Overall CBD Grade A office vacancy rate rose to 8.3% in Q3.

Office rent growth remained stagnant in Q3 2024 as occupiers increasingly resisted rent hikes amidst the short-term uptick in overall vacancy, JLL reported.

Gross effective rent for Central Business District (CBD) Grade A office space for the period remained unchanged at $11.50 per sq ft (psf) per month, following a 0.7% quarter-on-quarter (QoQ) growth the previous quarter.

In the same period, the overall CBD Grade A office vacancy rate rose for the second consecutive quarter to 8.3%. 

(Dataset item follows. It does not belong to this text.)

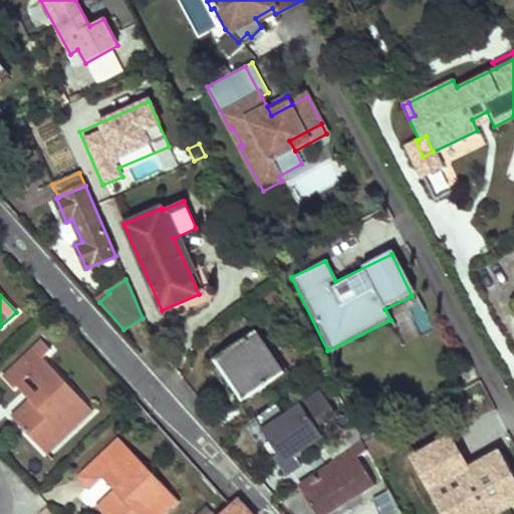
[(395,315),(406,337),(429,326),(417,304),(395,315)]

“Companies in Singapore continue to grapple with higher operating costs and remain cautious about capital expenditure, requiring a stronger justification for relocation. In addition, workplace optimisation has led to some tenants reducing their office footprint upon lease expiration. Both factors have reduced the net take-up of office space,” Andrew Tangye, Head of Office Leasing and Advisory for JLL Singapore said.

JLL also said that global economic sluggishness combined with the prolonged delay in US interest rate cuts has weighed on demand.

“Rent growth is expected to stay modest through 2024 but is poised for a more robust recovery in 2025, as global economic conditions should improve on the back of lower interest rates and companies adapt to new work models and growth strategies,” Dr. Chua Yang Liang, Head of Research and Consultancy for JLL Southeast Asia said.
 
However, Chua noted the government's recent decision to not award the Jurong Lake District Master Developer site and to return it to the reserve list has created a more constrained outlook for new office supply across Singapore. If this trend continues, it could result in tight office supply conditions in the medium term.